Although I reached out to the media contact of the hospital where I was seen to learn more about the specific consent form I signed, they never responded. Its website, however, states, “You have the right to make decisions regarding medical care and receive as much information about any proposed treatment or procedure based on identified health care needs, as you may need in order to give informed consent or to refuse a course of treatment.”
In my opinion—and those of the medical experts I spoke to—in order to follow those guidelines, my nurse should have explained the medications she was giving me and given me a chance to refuse them, and my primary care provider should have consulted with me before prescribing medication.
Since that didn’t happen, according to Orlando, I could file a written complaint about that, which the hospital would be legally required to respond to in ten days or less. But “response,” he said, could range from simply apologizing to a patient to changing training practices to legal recourse—the requirements for response vary depending on the severity of the complaint.
I asked Orlando what patients should do to make sure that their rights are respected in the emergency room, so others wouldn’t end up in my situation. He suggested ensuring that you know as much as possible about your medical history, your allergies and your needs, and bringing a representative with you who can speak for you if you feel you can’t give consent. “We usually respect that, especially if it is next-of-kin or a close relative,” he said.
Of course, you should read the consent form if you are sent to the emergency room, but to get treatment, you will probably have to sign it. Once you do, you’ll have to be your own advocate—or have someone do it for you. And that’s where Orlando says being aware is incredibly important.
“I always tell people, ask a lot of questions about the care. You can ask whatever you need to know, and people should explain that,” he said.
I wasn’t able to ask the right questions about my treatment. The result was an unnecessary medical intervention in which my autonomy was undermined. I am a well-educated, white, fairly well-resourced, and insured person who brought an advocate with her. How would someone with even less agency manage?

Stored data entries
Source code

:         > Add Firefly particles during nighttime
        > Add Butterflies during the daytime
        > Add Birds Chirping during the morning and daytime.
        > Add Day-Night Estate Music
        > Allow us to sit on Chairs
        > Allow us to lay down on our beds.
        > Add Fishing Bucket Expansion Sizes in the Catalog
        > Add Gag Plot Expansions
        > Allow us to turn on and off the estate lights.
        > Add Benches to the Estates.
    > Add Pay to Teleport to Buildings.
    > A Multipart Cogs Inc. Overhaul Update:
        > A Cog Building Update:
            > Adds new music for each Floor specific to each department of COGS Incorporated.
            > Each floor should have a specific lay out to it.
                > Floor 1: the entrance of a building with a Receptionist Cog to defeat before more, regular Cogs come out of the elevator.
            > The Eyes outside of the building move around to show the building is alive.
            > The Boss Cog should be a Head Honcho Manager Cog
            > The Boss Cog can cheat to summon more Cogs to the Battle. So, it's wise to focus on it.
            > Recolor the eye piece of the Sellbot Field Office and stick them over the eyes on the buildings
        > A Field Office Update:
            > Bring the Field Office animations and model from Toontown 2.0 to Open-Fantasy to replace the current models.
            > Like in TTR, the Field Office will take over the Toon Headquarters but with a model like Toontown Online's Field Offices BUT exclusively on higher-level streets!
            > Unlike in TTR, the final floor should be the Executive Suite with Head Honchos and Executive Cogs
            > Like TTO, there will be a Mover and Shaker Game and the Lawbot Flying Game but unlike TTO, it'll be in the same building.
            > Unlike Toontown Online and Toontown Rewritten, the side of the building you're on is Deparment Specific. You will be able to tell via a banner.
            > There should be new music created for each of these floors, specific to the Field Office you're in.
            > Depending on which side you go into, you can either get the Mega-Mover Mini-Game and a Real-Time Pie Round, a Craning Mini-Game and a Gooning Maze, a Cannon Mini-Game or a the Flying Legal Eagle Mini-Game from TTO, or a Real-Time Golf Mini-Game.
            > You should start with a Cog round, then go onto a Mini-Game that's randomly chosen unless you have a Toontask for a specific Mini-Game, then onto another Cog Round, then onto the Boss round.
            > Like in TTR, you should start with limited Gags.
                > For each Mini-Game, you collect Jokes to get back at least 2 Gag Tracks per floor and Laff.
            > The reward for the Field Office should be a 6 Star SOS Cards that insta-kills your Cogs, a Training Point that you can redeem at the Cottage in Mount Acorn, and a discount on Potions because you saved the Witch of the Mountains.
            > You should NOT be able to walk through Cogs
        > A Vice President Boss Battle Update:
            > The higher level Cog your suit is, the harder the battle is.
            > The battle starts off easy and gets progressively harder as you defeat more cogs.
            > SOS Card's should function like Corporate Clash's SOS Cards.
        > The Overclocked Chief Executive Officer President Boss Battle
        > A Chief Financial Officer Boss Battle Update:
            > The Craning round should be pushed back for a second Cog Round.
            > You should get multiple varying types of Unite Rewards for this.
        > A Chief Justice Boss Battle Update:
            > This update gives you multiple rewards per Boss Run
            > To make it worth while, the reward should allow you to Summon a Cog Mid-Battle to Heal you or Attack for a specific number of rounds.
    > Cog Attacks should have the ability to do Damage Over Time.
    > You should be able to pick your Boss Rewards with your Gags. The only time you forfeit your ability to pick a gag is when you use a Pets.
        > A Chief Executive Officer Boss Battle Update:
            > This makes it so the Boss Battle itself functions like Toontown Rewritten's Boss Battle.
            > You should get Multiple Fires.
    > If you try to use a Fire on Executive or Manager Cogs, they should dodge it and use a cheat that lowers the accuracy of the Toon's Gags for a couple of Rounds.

> TASK TO COMPLETE
Can you carry on the piece about emergency-room consent, starting right after its last sentence?

> OUTPUT OF THE TASK
It is well-established in medical research, for example, that patients of color have worse outcomes in the emergency room and beyond. And a recent study found that 7 percent of cognitively intact elderly emergency room patients reported that they had been mistreated physically or psychologically—and those are just the ones capable of reporting.
ER nurse Diane Gulden, who works in Victorville, California, emphasized the importance of making sure that marginalized patients are respected and given the opportunity to make decisions. She tries hard to make sure to explain things in accessible language. “The patients I deal with are often elderly and easily confused. When explaining a procedure, disease process, medication…I really like to have a family member present whenever possible. I try not to overwhelm people with information and always provide printed materials that they can refer back to. When educating patients, I try to concentrate on the most likely problem areas, potential for interactions, and the like,” she said.
Two weeks after my incident, I received a bill. That single day in the ER cost $18,000. My insurance was paying for $17,000, leaving me with the rest. The portion it deemed not medically necessary? The STI testing and treatment.
So now I have a new fight on my hands: An ER tested me despite my insistence I didn’t need it, gave me a treatment I didn’t want or ask for, and is asking me to pay $1,000.
When patients are conscious and able to participate in the conversation, they should be given the information they need to understand their treatment. Whatever paper gets signed.